Stand-up comedy tour, film, and television series

The Comedians of Comedy is a stand-up comedy tour featuring comedians Patton Oswalt, Zach Galifianakis, Brian Posehn and Maria Bamford that was documented in a 2005 film and 2005 Comedy Central television series of the same name, both directed by Michael Blieden. After Zach Galifianakis left the tour, he was replaced by comedian Eugene Mirman.

==History==
The idea behind The Comedians of Comedy—its name a play on The Original Kings of Comedy and similar tours—involves the comedians performing at smaller indie rock venues instead of comedy clubs. Playing indie rock clubs was an idea taken from anti-comic Neil Hamburger, who is considered a pioneer of this type of show, playing such clubs since 2000. Both the film and television series alternate between footage of the comedians on stage and other aspects of their lives on the road.

The final Comedians of Comedy show with Patton Oswalt, Brian Posehn, and Maria Bamford occurred on July 28, 2008, in San Diego, California. Zach Galifianakis appeared via pre-recorded video/sketch and special guests included Paul Scheer, Rob Huebel, and Aziz Ansari of Human Giant, along with Sarah Silverman. The show took place at Spreckels Theatre in San Diego during the same weekend as the 2008 San Diego Comic-Con.

==Movies and series==
The film The Comedians of Comedy, shot during the fall of 2004, had its world premiere at the South by Southwest film festival in March 2005. It is one of the first films to be financed by the DVD-rental service Netflix, also the film's distributor. The film inspired Comedy Central to commission a six-episode Comedians of Comedy television series, involving a six-city tour during the summer of 2005; the show premiered in November of that year. The episodes were shot in Baltimore, New York City, Philadelphia, Atlantic City, Boston and Martha's Vineyard.
After ending their run on Comedy Central, Oswalt, Posehn, Mirman and Morgan Murphy performed in a 2006 Comedians of Comedy tour.

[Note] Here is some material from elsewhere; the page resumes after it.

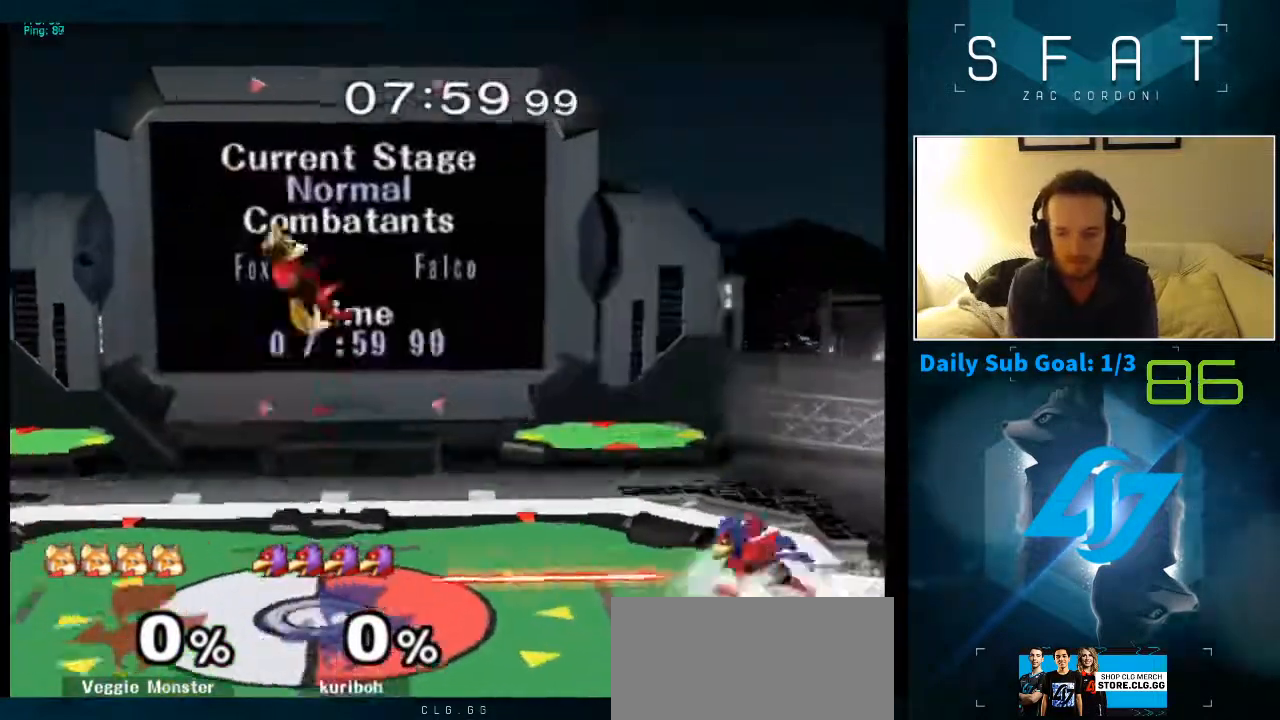
{"dt_ms": 1000, "buttons": [], "left_stick": "left", "right_stick": "center"}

The Comedians of Comedy also appeared as one of the Friday opening acts at the 2007 Coachella Valley Arts and Music Festival, including San Francisco Bay Area comedians Brent Weinbach and Jasper Redd.

On October 2, 2007, a DVD of a live performance from the Troubador was released, featuring the cast of the film alongside other notables like Eugene Mirman, Jon Benjamin, David Cross, and others.